> _EXERCISE DETAILS_:
Every line from the one containing "ring mcp: (213, 178)" to the one containing "middle dip: (412, 154)" in the records below, both included, must be set down exactly, and no other line.
***
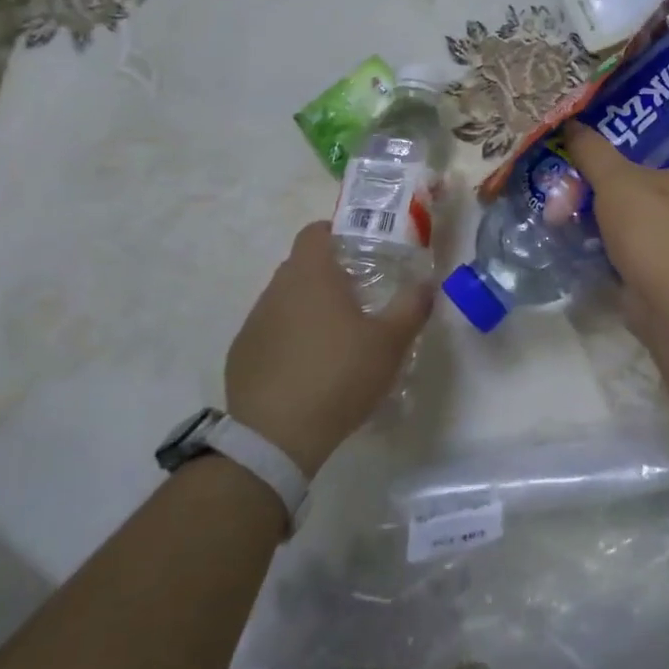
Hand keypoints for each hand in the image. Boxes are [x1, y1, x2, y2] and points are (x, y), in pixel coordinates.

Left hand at [224, 222, 432, 475]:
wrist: (276, 436)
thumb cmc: (339, 375)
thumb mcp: (390, 342)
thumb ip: (412, 306)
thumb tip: (427, 283)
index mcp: (311, 274)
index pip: (315, 231)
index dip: (337, 233)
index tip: (360, 251)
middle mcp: (276, 289)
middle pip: (301, 265)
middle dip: (328, 274)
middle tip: (359, 296)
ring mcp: (254, 321)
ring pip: (285, 299)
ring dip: (307, 307)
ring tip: (335, 337)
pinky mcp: (241, 353)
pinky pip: (269, 331)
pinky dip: (288, 338)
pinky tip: (307, 368)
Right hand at [562, 120, 668, 318]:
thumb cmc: (656, 228)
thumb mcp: (616, 181)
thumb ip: (594, 153)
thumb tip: (571, 125)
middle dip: (650, 188)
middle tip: (611, 173)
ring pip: (658, 225)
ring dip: (630, 220)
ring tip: (588, 205)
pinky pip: (642, 254)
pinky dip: (620, 250)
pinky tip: (587, 240)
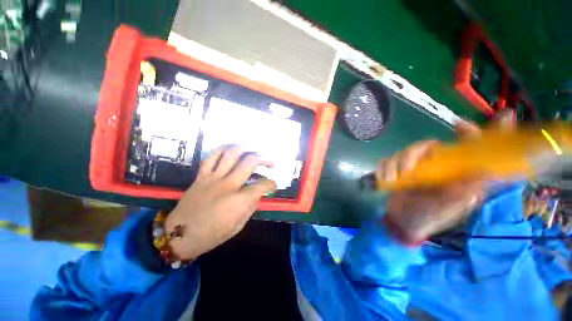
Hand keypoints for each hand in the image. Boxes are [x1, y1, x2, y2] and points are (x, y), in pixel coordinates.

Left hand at [165, 147, 276, 259]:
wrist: (178, 235)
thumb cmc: (211, 235)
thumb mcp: (238, 226)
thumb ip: (250, 207)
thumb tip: (258, 194)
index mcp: (238, 201)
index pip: (261, 186)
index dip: (271, 184)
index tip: (273, 186)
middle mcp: (228, 185)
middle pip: (249, 163)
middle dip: (264, 160)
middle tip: (270, 163)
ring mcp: (213, 178)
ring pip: (231, 155)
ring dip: (245, 149)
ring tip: (253, 149)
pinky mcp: (201, 176)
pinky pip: (211, 157)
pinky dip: (222, 150)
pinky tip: (230, 148)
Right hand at [378, 118, 494, 243]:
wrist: (404, 223)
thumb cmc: (431, 217)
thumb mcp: (451, 208)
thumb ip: (464, 192)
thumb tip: (482, 172)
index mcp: (454, 172)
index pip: (465, 148)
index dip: (468, 134)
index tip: (460, 126)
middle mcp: (435, 166)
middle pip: (425, 146)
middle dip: (412, 154)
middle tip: (405, 170)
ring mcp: (414, 168)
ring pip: (404, 152)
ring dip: (394, 164)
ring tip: (392, 180)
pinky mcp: (396, 171)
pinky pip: (387, 162)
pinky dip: (384, 169)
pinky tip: (384, 180)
***
> _EXERCISE SOLUTION_:
ring mcp: (213, 178)
ring pip: (231, 155)
ring dip: (245, 149)
ring tip: (253, 149)
pinky mcp: (201, 176)
pinky pip: (211, 157)
pinky dip: (222, 150)
pinky tip: (230, 148)
Right hand at [378, 118, 494, 243]:
wrist: (404, 223)
thumb cmc: (431, 217)
thumb mcp: (451, 208)
thumb ip: (464, 192)
thumb tip: (482, 172)
index mcp: (454, 172)
index pip: (465, 148)
index dip: (468, 134)
index tip: (460, 126)
middle mcp: (435, 166)
middle pip: (425, 146)
middle dip: (412, 154)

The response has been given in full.